Pushing back against Parkinson’s disease

Supporting research at VAI is a passion for Ron Rutkowski

Ron Rutkowski has a lot left to do.

At 58 years old, the West Michigan native is working his way through an extensive bucket list, including skydiving and traveling. Before the pandemic, he also was a frequent visitor to Van Andel Institute and, as a person with Parkinson’s disease, a reminder of why the research conducted at the Institute is so important.

“It’s amazing stuff the scientists do here,” Rutkowski said. “Research is everything. Without it, we would know nothing.”

Rutkowski’s experience with Parkinson’s disease began about a decade ago. In the beginning, there were small signs that something was amiss ­— a slight tremor in his hands, one arm not swinging while he walked, constantly tiring easily. Then, one day, Rutkowski froze while working on a construction project, his arm unable to move.

“Freezing” is a trademark symptom of Parkinson’s disease and, like Rutkowski, many people assume that they’re experiencing a stroke or a pinched nerve. The incident prompted him to go to the doctor, who referred him to a neurologist. Soon after, he heard the news that few people that young expect to hear — at 42 years old, Ron Rutkowski was diagnosed with Parkinson’s disease.

The news stunned him. Diagnosing Parkinson’s disease is difficult — there’s no definitive test, no way to ascertain a black-and-white answer. In lieu of a test, doctors match up symptoms with a set of criteria and try medication; if the pills work, then it’s Parkinson’s. Still, it took trips to eight neurologists before Rutkowski would accept the news.
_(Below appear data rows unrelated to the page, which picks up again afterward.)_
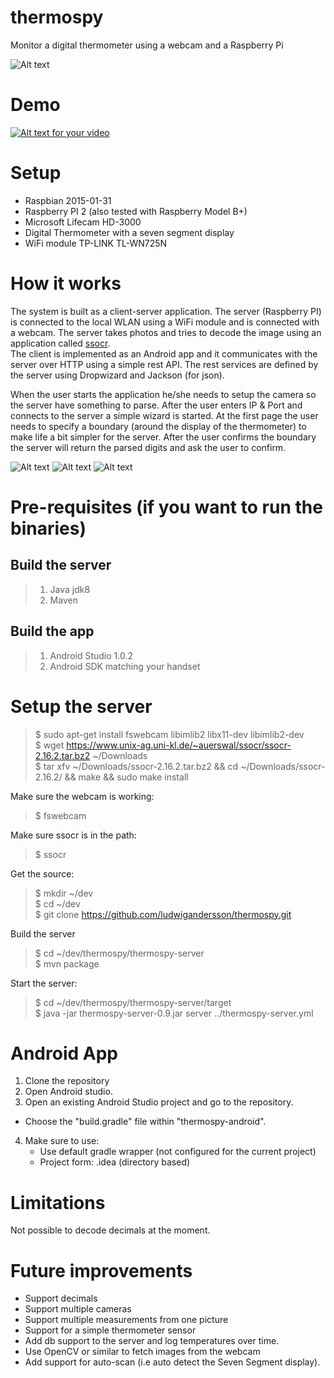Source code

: thermospy
=========
Monitor a digital thermometer using a webcam and a Raspberry Pi

![Alt text](../docs/docs/gfx/thermospy.jpg "Thermospy in action")

Demo
========
[![Alt text for your video](http://img.youtube.com/vi/Le5CVlUJAuE/0.jpg)](http://www.youtube.com/watch?v=Le5CVlUJAuE)

Setup
========
  * Raspbian 2015-01-31
  * Raspberry PI 2 (also tested with Raspberry Model B+)
  * Microsoft Lifecam HD-3000
  * Digital Thermometer with a seven segment display
  * WiFi module TP-LINK TL-WN725N

How it works
============
The system is built as a client-server application. The server (Raspberry PI) is connected to the local WLAN using a WiFi module and is connected with a webcam. The server takes photos and tries to decode the image using an application called [ssocr](https://www.unix-ag.uni-kl.de/~auerswal/ssocr/). 
<br />
The client is implemented as an Android app and it communicates with the server over HTTP using a simple rest API. The rest services are defined by the server using Dropwizard and Jackson (for json).

When the user starts the application he/she needs to setup the camera so the server have something to parse. After the user enters IP & Port and connects to the server a simple wizard is started. At the first page the user needs to specify a boundary (around the display of the thermometer) to make life a bit simpler for the server. After the user confirms the boundary the server will return the parsed digits and ask the user to confirm. 

![Alt text](../docs/docs/gfx/setup.png "Server setup") ![Alt text](../docs/docs/gfx/bounds.png "Specify bounds") ![Alt text](../docs/docs/gfx/confirm.png "Confirm temperature")

Pre-requisites (if you want to run the binaries)
===============
  
## Build the server
  > 1. Java jdk8
  > 2. Maven
  
  
## Build the app
  > 1. Android Studio 1.0.2
  > 2. Android SDK matching your handset
  
Setup the server
================
 > $ sudo apt-get install fswebcam libimlib2 libx11-dev libimlib2-dev<br />
 > $ wget https://www.unix-ag.uni-kl.de/~auerswal/ssocr/ssocr-2.16.2.tar.bz2 ~/Downloads<br />
 > $ tar xfv ~/Downloads/ssocr-2.16.2.tar.bz2 && cd ~/Downloads/ssocr-2.16.2/ && make && sudo make install<br />
  
Make sure the webcam is working:<br />
 > $ fswebcam

Make sure ssocr is in the path:<br />
 > $ ssocr<br />

Get the source:<br />
>  $ mkdir ~/dev<br />
>  $ cd ~/dev<br />
>  $ git clone https://github.com/ludwigandersson/thermospy.git<br />

Build the server
>  $ cd ~/dev/thermospy/thermospy-server <br />
>  $ mvn package <br />

Start the server:
>  $ cd ~/dev/thermospy/thermospy-server/target <br />
>  $ java -jar thermospy-server-0.9.jar server ../thermospy-server.yml  <br />

Android App
===========
 1. Clone the repository
 2. Open Android studio.
 3. Open an existing Android Studio project and go to the repository.
   - Choose the "build.gradle" file within "thermospy-android".
 4. Make sure to use:
    - Use default gradle wrapper (not configured for the current project)
    - Project form: .idea (directory based)

Limitations
===========
  Not possible to decode decimals at the moment.<br />

Future improvements
===================
  * Support decimals
  * Support multiple cameras
  * Support multiple measurements from one picture
  * Support for a simple thermometer sensor 
  * Add db support to the server and log temperatures over time.
  * Use OpenCV or similar to fetch images from the webcam
  * Add support for auto-scan (i.e auto detect the Seven Segment display).






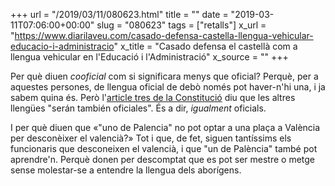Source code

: +++
url = "/2019/03/11/080623.html"
title = ""
date = "2019-03-11T07:06:00+00:00"
slug = "080623"
tags = ["retalls"]
x_url = "https://www.diarilaveu.com/casado-defensa-castella-llengua-vehicular-educacio-i-administracio"
x_title = "Casado defensa el castellà com a llengua vehicular en l'Educació i l'Administració"
x_source = ""
+++

Per què diuen *cooficial* com si significara menys que oficial? Perquè, per a aquestes persones, de llengua oficial de debò només pot haver-n'hi una, i ja sabem quina és. Però l'[article tres de la Constitució](http://www.congreso.es/consti/constitucion/indice/titulos/articulos.jsp?ini=1&fin=9&tipo=2) diu que les altres llengües "serán también oficiales". És a dir, *igualment* oficials.

I per què diuen que «"uno de Palencia" no pot optar a una plaça a València per desconèixer el valencià?» Tot i que, de fet, siguen tantíssims els funcionaris que desconeixen el valencià, i que "un de Palència" també pot aprendre'n. Perquè donen per descomptat que es pot ser mestre o metge sense molestar-se a entendre la llengua dels aborígens.


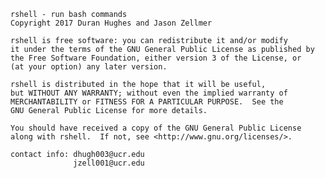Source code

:     rshell - run bash commands
    Copyright 2017 Duran Hughes and Jason Zellmer    

    rshell is free software: you can redistribute it and/or modify
    it under the terms of the GNU General Public License as published by
    the Free Software Foundation, either version 3 of the License, or
    (at your option) any later version.

    rshell is distributed in the hope that it will be useful,
    but WITHOUT ANY WARRANTY; without even the implied warranty of
    MERCHANTABILITY or FITNESS FOR A PARTICULAR PURPOSE.  See the
    GNU General Public License for more details.

    You should have received a copy of the GNU General Public License
    along with rshell.  If not, see <http://www.gnu.org/licenses/>.
    
    contact info: dhugh003@ucr.edu
                  jzell001@ucr.edu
“It took forever to convince me,” he recalled. “If there was a test that could say, ‘You have Parkinson’s,’ people could handle it better.”

Parkinson’s disease is a progressive disorder brought on by reduced levels of the neurotransmitter dopamine, the result of cell death in the brain. Dopamine is involved in the control of movement, and the lack of it leads to telltale Parkinson’s symptoms such as tremors, stiffness and rigidity. Although clumps of misfolded proteins found throughout the brains of people with Parkinson’s may hold clues to the loss of dopamine-producing cells, the exact causes of the disease and its complexity are not entirely understood. Parkinson’s most commonly manifests in people older than 50, but for some like Ron, it can occur much earlier.

It was a devastating revelation, made more difficult when he told family and friends.

“I said, ‘Don’t say you feel sorry for me,’” he said. “God gave me this disease for a reason — I can help other people.”

That was 16 years ago, and since then Rutkowski’s life has changed significantly. He’s still an avid outdoorsman, and he spends time voraciously reading, especially if the content relates to Parkinson’s disease. He’s retired from the successful contracting company he started, but got bored after a few days and went back to work. Much of Rutkowski’s time is spent learning all he can about the disease and educating others, especially those who are considering deep brain stimulation (DBS) therapy, which he underwent in 2009.

“You have to be your own advocate,” he said. “I have to know everything that’s going on.”

This is especially true when it comes to DBS, a procedure in which surgeons implant wires into the brain that conduct an electrical signal from a small generator implanted elsewhere in the body. The electric current blocks brain signals that cause Parkinson’s symptoms such as tremors, but it also is a daunting decision to make.

“It took two years to convince me. I said, ‘Nobody is going to drill holes into my head,’” Rutkowski recalled.

Eventually, after extensive research, he decided to try the treatment and even allowed members of the press in the operating room to give people a firsthand look at what happens during the surgery and follow up.

Now, nine years later, Rutkowski is glad he did it. The electricity helps keep his symptoms at bay and makes movement easier. In addition to sharing his story with thousands through the news article, Rutkowski often speaks to people considering the surgery and facing the same fears and uncertainty he did prior to the procedure. It helps to hear it from a person who has gone through similar struggles, Rutkowski said.

“You have to keep it simple and speak in terms they can understand,” he said. “It shows them the possibility of what could be.”

Rutkowski also is a common fixture at Parkinson’s disease events in the community, including VAI’s Grand Challenges in Parkinson’s Disease symposium and Rallying to the Challenge advocate meeting, which bring together people with Parkinson’s and scientists from around the world to focus on the biggest issues in Parkinson’s research. Before the pandemic, he even gave remarks at the Institute’s annual Winterfest Celebration, which raises money for Parkinson’s research. For him, telling his story and supporting the groundbreaking work underway at VAI are ways to take control back from Parkinson’s and to advocate for himself and others.

“Supporting research is paying it forward,” Rutkowski said. “Even if we cure Parkinson’s, there’s always cancer and all of these other diseases. It’s important that people support research — we were put on this Earth to help others.”